Difference between S() vs S{}?

Question

In the code below, is there any difference between the two assignments to value? In both cases, would value.v be default constructed, and x be initialized to 42?

struct S
{
   std::vector<int> v;
   int x = 42;
};
S value;

void foo()
{
   value = S();
   value = { };
}

Answer 1

S() and S{} mean the same thing in nearly all cases. But not all cases.

• If S is not a class type, same thing: value initialization.

• If S is a class type that is not an aggregate, still mostly means the same thing: value initialization. Except in cases like:

  struct X { X(std::initializer_list<int>); };
  auto x1 = X(); // ill-formed
  auto x2 = X{}; // ok, calls constructor
  

• if S is an aggregate, then S() is value-initialization but S{} s aggregate-initialization. Even that means the same thing a lot of the time. But not all of the time.

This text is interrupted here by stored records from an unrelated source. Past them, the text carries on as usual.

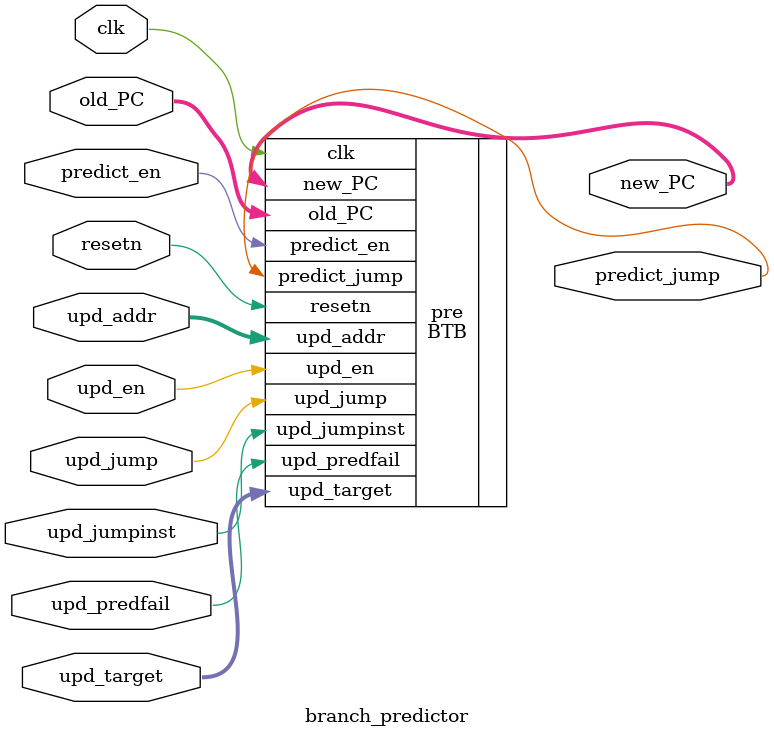
<source format=v>
`timescale 1ns / 1ps


module branch_predictor(
    input           clk,        //Ê±ÖÓÐÅºÅ£¬±ØÐëÓëCPU±£³ÖÒ»ÖÂ
    input           resetn,     //µÍÓÐÐ§¸´Î»ÐÅºÅ£¬±ØÐëÓëCPU±£³ÖÒ»ÖÂ

    //¹©CPUµÚÒ»¼¶Á÷Ë®¶ÎÊ¹ÓÃµÄ½Ó¿Ú£º
    //ÉÏÒ»¸öÖ¸ÁîµØÖ·
    input[31:0]     old_PC,
    //ÕâÖÜÆÚÊÇ·ñÐèÒª¸üÐÂPC£¨½øÐÐ·ÖÖ§Ô¤²â£©
    input           predict_en,
    //Ô¤²â³öµÄÏÂÒ»¸öÖ¸ÁîµØÖ·
    output[31:0]    new_PC,
    //ÊÇ·ñ±»Ô¤²âÎªÖ´ÐÐ×ªÒÆµÄ×ªÒÆÖ¸Áî
    output          predict_jump,

    //·ÖÖ§Ô¤²âÆ÷¸üÐÂ½Ó¿Ú£º
    //¸üÐÂÊ¹ÄÜ
    input           upd_en,
    //×ªÒÆÖ¸ÁîµØÖ·
    input[31:0]     upd_addr,
    //ÊÇ·ñÎª×ªÒÆÖ¸Áî
    input           upd_jumpinst,
    //ÈôÎª×ªÒÆÖ¸Áî£¬ÔòÊÇ·ñ×ªÒÆ
    input           upd_jump,
    //ÊÇ·ñÔ¤²âÊ§°Ü
    input           upd_predfail,
    //×ªÒÆÖ¸Áî±¾ÉíµÄÄ¿±êµØÖ·£¨ÎÞÂÛÊÇ·ñ×ªÒÆ£©
    input[31:0]     upd_target
);

BTB pre(
    .clk(clk),     
    .resetn(resetn),    
    .old_PC(old_PC),
    .predict_en(predict_en),
    .new_PC(new_PC),
    .predict_jump(predict_jump),
    .upd_en(upd_en),
    .upd_addr(upd_addr),
    .upd_jumpinst(upd_jumpinst),
    .upd_jump(upd_jump),
    .upd_predfail(upd_predfail),
    .upd_target(upd_target)
);
    
    
    
endmodule

</source>
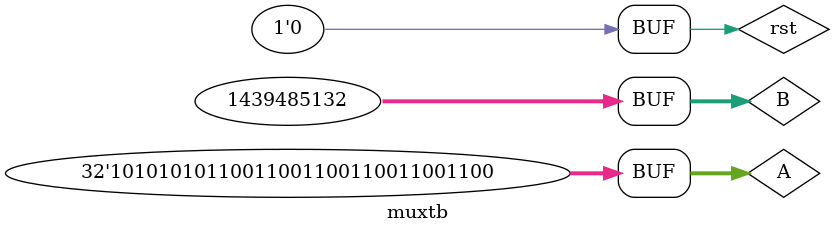
<source format=v>
`timescale 1ns / 1ps
module muxtb;
reg [31:0]A;
reg [31:0]B;
reg rst;
wire [63:0]Z;
mux uut(.A(A), .B(B), .Z(Z), .rst(rst));
initial begin
rst=1;
#5 rst=0;
A=32'b11001100110011001100110011001100;
B=32'b11100010110011001100110011001100;
#10 rst=1;
#5 rst=0;
A=32'b11110000110011001100110011001100;
B=32'b00001111110011001100110011001100;
#10 rst=1;
#5 rst=0;
A=32'b10101010110011001100110011001100;
B=32'b01010101110011001100110011001100;
end
endmodule

</source>
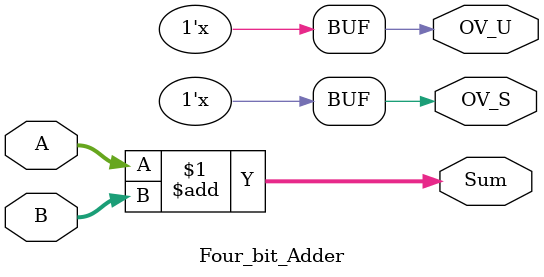
<source format=v>
`timescale 1ns / 1ps



module Four_bit_Adder(
    input [3:0] A,
    input [3:0] B,
    output [3:0] Sum,
    output OV_S,
    output OV_U
    );
    
    assign Sum = A + B;
    assign OV_S = ~((A[4]^ B[4]) & (A[4]^Sum[4]));
    assign OV_U = ~((A[4]^B[4]) & ~Sum[4]) | (A[4]&B[4]); 
    

    
    
endmodule

</source>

Example 1: explicit default constructor makes aggregate-initialization ill-formed

struct A { explicit A(int = 0); };
struct B { A a; };

B b;        // OK
B b2 = B(); // OK
B b3{};     // error through trying to copy-list-initialize a = {}

Example 2: value initialization in some contexts does zero-initialization first

struct C { C() {} int i; };
struct D { C a; }; 

D d1{};     // d1.a.i is indeterminate
D d2 = D(); // d2.a.i is zero

In the OP example though, while S is an aggregate with an implicitly-defined default constructor - this is the interesting case. But here, there's no change in semantics with the extra zero-initialization, we're initializing x to 42 and default-constructing v either way.

---

Note that also while in OP, this invokes (and is intended to invoke) the move assignment operator from S{}:

value = { };

it's also possible that this could invoke a different operator entirely, since {} could end up binding "better" to some different parameter in a different assignment operator overload. std::optional has to jump through some hooks to ensure that opt = {} actually invokes the move assignment operator.